尾崎 「世界のクリスマス展」においても、たとえばクッキーのオーナメントの歴史について、説明しようと思うと、小冊子になるくらいの内容があるのですが、ちっちゃなオーナメントに対して説明が長すぎると美観も損ねますし、発見の喜びも削いでしまいますし……。
——だからこそ、じっと見ていたくなるような展示ですね。
尾崎 ありがとうございます。それは、展示品が玩具だからだと思います。他国のもの、自分の知らない時代のものであっても、それが玩具であるというだけで郷愁を覚えるところがありますよね。その郷愁に照らしながら、どんな国のどんな時代のものでも温かい心もちで対峙していただけるような気がしますね。
——この博物館は環境も素敵ですよね、庭があって土蔵造りになっていて。アクセスがすごくいいとは言えないですが、来たら1日楽しめそうです。

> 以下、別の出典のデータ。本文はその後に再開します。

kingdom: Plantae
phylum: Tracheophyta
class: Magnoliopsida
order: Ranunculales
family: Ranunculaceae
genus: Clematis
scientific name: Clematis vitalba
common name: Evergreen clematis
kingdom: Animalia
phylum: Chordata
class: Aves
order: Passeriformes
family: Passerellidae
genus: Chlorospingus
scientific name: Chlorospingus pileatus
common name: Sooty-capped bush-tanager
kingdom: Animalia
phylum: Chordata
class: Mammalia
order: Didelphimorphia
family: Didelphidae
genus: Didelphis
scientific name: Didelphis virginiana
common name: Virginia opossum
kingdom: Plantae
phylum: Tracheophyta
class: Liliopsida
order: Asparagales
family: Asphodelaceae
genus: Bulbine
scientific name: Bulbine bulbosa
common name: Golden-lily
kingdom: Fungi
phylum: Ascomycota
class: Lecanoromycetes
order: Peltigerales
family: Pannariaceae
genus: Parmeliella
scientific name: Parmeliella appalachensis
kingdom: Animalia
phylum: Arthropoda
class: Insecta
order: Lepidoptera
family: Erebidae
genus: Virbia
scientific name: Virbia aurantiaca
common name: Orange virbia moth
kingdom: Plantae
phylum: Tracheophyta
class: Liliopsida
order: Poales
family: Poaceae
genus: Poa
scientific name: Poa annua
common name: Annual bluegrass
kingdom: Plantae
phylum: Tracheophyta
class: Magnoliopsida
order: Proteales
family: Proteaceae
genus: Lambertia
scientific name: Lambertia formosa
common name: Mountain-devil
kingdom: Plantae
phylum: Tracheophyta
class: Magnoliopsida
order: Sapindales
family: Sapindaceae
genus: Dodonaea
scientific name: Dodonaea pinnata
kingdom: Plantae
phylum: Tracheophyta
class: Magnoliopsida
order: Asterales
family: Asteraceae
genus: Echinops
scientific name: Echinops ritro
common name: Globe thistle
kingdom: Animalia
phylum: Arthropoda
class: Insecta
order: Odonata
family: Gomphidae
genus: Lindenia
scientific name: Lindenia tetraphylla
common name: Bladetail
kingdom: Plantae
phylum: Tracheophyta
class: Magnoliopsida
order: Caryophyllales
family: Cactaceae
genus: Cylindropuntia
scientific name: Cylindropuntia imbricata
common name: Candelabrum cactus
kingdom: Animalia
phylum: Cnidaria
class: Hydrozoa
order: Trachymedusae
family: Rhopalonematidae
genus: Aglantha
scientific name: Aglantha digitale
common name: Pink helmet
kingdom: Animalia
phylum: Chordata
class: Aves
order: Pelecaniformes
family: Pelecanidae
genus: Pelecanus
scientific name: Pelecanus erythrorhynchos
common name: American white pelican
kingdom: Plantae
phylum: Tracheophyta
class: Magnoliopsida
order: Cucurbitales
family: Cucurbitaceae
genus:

尾崎 小さい子たちを連れておいでになったら遊びのコーナーで過ごしていただき、そのそばでお母さんたちはゆっくりと鑑賞していただけると思います。お弁当持参でご来館いただき、「らんぷの家」の縁側に腰掛けてランチをどうぞ。ミュージアムショップで鳥笛を買って吹いていただいたら、中庭へメジロやシジュウカラなどの小鳥たちがやってくると思います。